TASK DETAILS >>
Please copy the records below word for word, leaving out the pictures.

───── WORKING DATA

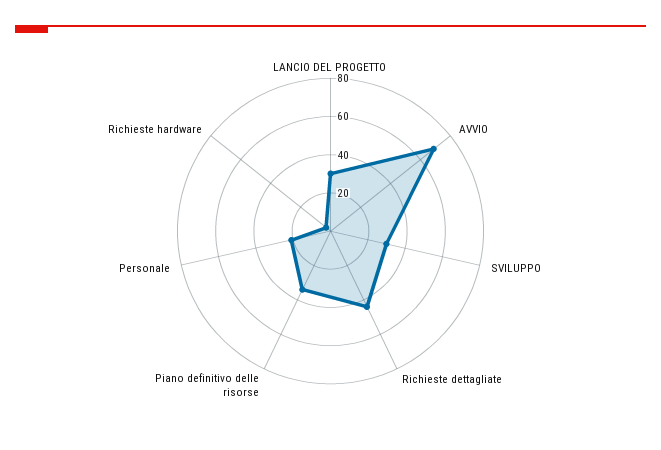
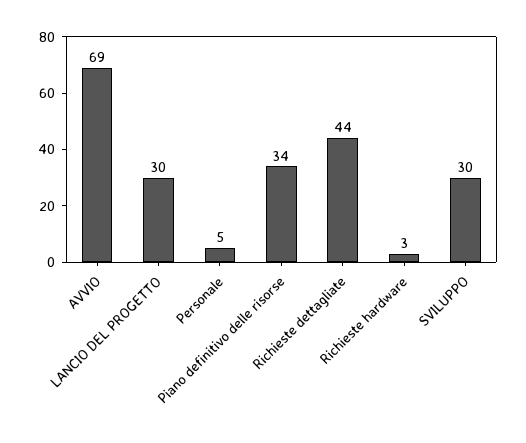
  {
    "LANCIO DEL PROGETTO": 30,
    "AVVIO": 69,
    "SVILUPPO": 30,
    "Richieste dettagliate": 44,
    "Piano definitivo delle risorse": 34,
-   "Personale": 20,
+   "Personale": 5,
    "Richieste hardware": 3
  }

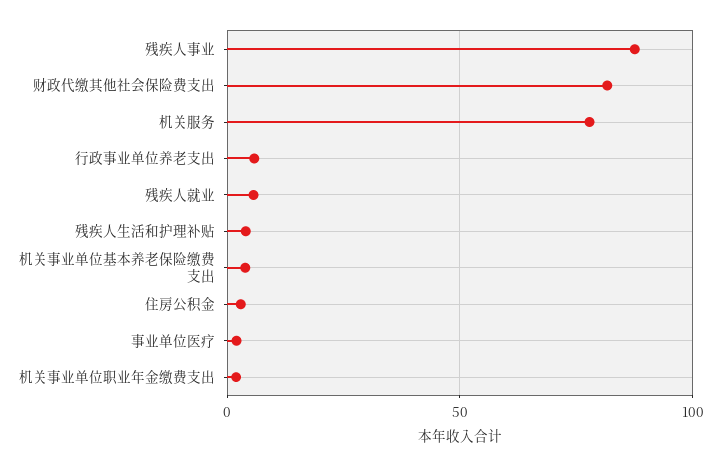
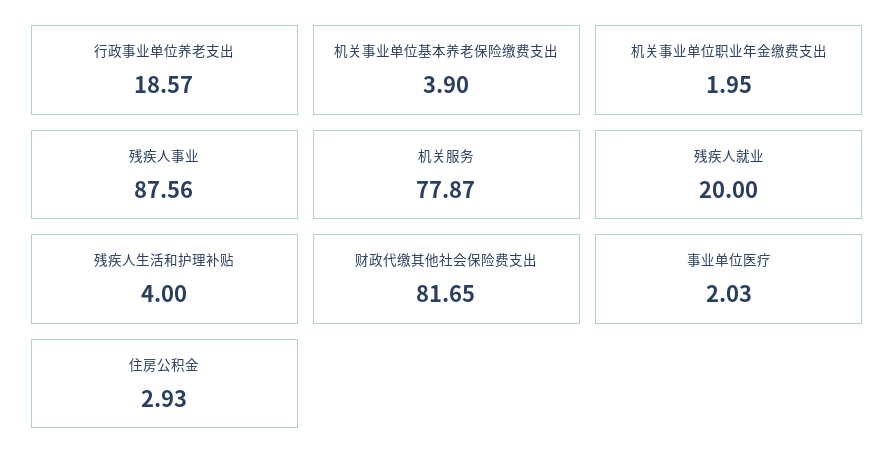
  {
    "残疾人事业": 87.56,
    "财政代缴其他社会保险费支出": 81.65,
    "机关服务": 77.87,
-   "行政事业单位养老支出": 5,
+   "行政事业单位养老支出": 18.57,
-   "残疾人就业": 5,
+   "残疾人就业": 20,
    "残疾人生活和护理补贴": 4,
    "机关事业单位基本养老保险缴费支出": 3.9,
    "住房公积金": 2.93,
    "事业单位医疗": 2.03,
    "机关事业单位职业年金缴费支出": 1.95
  }

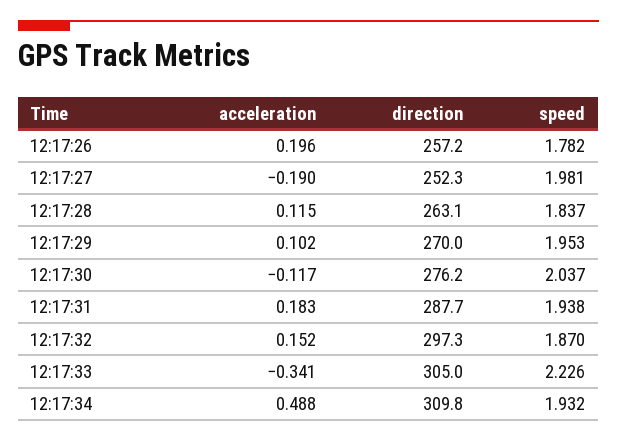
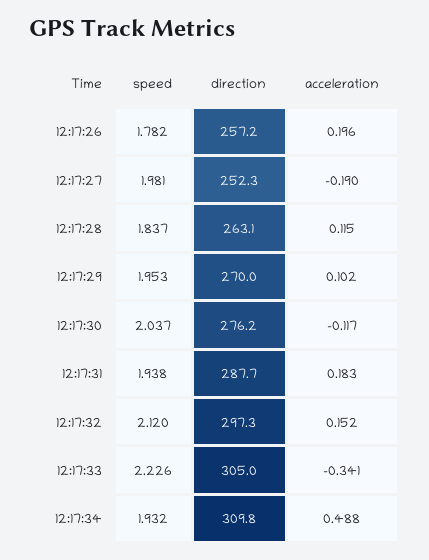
  {
    "acceleration": {
      "12:17:26": 0.196,
      "12:17:27": -0.19,
      "12:17:28": 0.115,
      "12:17:29": 0.102,
      "12:17:30": -0.117,
      "12:17:31": 0.183,
      "12:17:32": 0.152,
      "12:17:33": -0.341,
      "12:17:34": 0.488
    },
    "direction": {
      "12:17:26": 257.2,
      "12:17:27": 252.3,
      "12:17:28": 263.1,
      "12:17:29": 270,
      "12:17:30": 276.2,
      "12:17:31": 287.7,
      "12:17:32": 297.3,
      "12:17:33": 305,
      "12:17:34": 309.8
    },
    "speed": {
      "12:17:26": 1.782,
      "12:17:27": 1.981,
      "12:17:28": 1.837,
      "12:17:29": 1.953,
      "12:17:30": 2.037,
      "12:17:31": 1.938,
-     "12:17:32": 1.87,
+     "12:17:32": 2.12,
      "12:17:33": 2.226,
      "12:17:34": 1.932
    }
  }

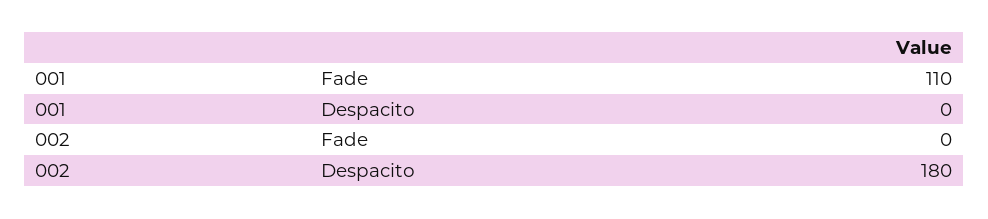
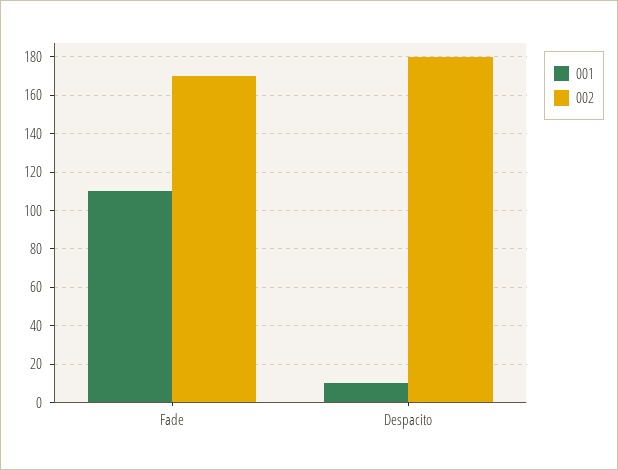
  {
    "001": {
      "Fade": 110,
-     "Despacito": 0
+     "Despacito": 10
    },
    "002": {
-     "Fade": 0,
+     "Fade": 170,
      "Despacito": 180
    }
  }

──────────

ANSWER >>
  {
    "LANCIO DEL PROGETTO": 30,
    "AVVIO": 69,
    "SVILUPPO": 30,
    "Richieste dettagliate": 44,
    "Piano definitivo delle risorse": 34,
-   "Personale": 20,
+   "Personale": 5,
    "Richieste hardware": 3
  }

  {
    "残疾人事业": 87.56,
    "财政代缴其他社会保险费支出": 81.65,
    "机关服务": 77.87,
-   "行政事业单位养老支出": 5,
+   "行政事业单位养老支出": 18.57,
-   "残疾人就业": 5,
+   "残疾人就业": 20,
    "残疾人生活和护理补贴": 4,
    "机关事业单位基本养老保险缴费支出": 3.9,
    "住房公积金": 2.93,
    "事业单位医疗": 2.03,
    "机关事业单位职业年金缴费支出": 1.95
  }

  {
    "acceleration": {
      "12:17:26": 0.196,
      "12:17:27": -0.19,
      "12:17:28": 0.115,
      "12:17:29": 0.102,
      "12:17:30": -0.117,
      "12:17:31": 0.183,
      "12:17:32": 0.152,
      "12:17:33": -0.341,
      "12:17:34": 0.488
    },
    "direction": {
      "12:17:26": 257.2,
      "12:17:27": 252.3,
      "12:17:28": 263.1,
      "12:17:29": 270,
      "12:17:30": 276.2,
      "12:17:31": 287.7,
      "12:17:32": 297.3,
      "12:17:33": 305,
      "12:17:34": 309.8
    },
    "speed": {
      "12:17:26": 1.782,
      "12:17:27": 1.981,
      "12:17:28": 1.837,
      "12:17:29": 1.953,
      "12:17:30": 2.037,
      "12:17:31": 1.938,
-     "12:17:32": 1.87,
+     "12:17:32": 2.12,
      "12:17:33": 2.226,
      "12:17:34": 1.932
    }
  }

  {
    "001": {
      "Fade": 110,
-     "Despacito": 0
+     "Despacito": 10
    },
    "002": {
-     "Fade": 0,
+     "Fade": 170,
      "Despacito": 180
    }
  }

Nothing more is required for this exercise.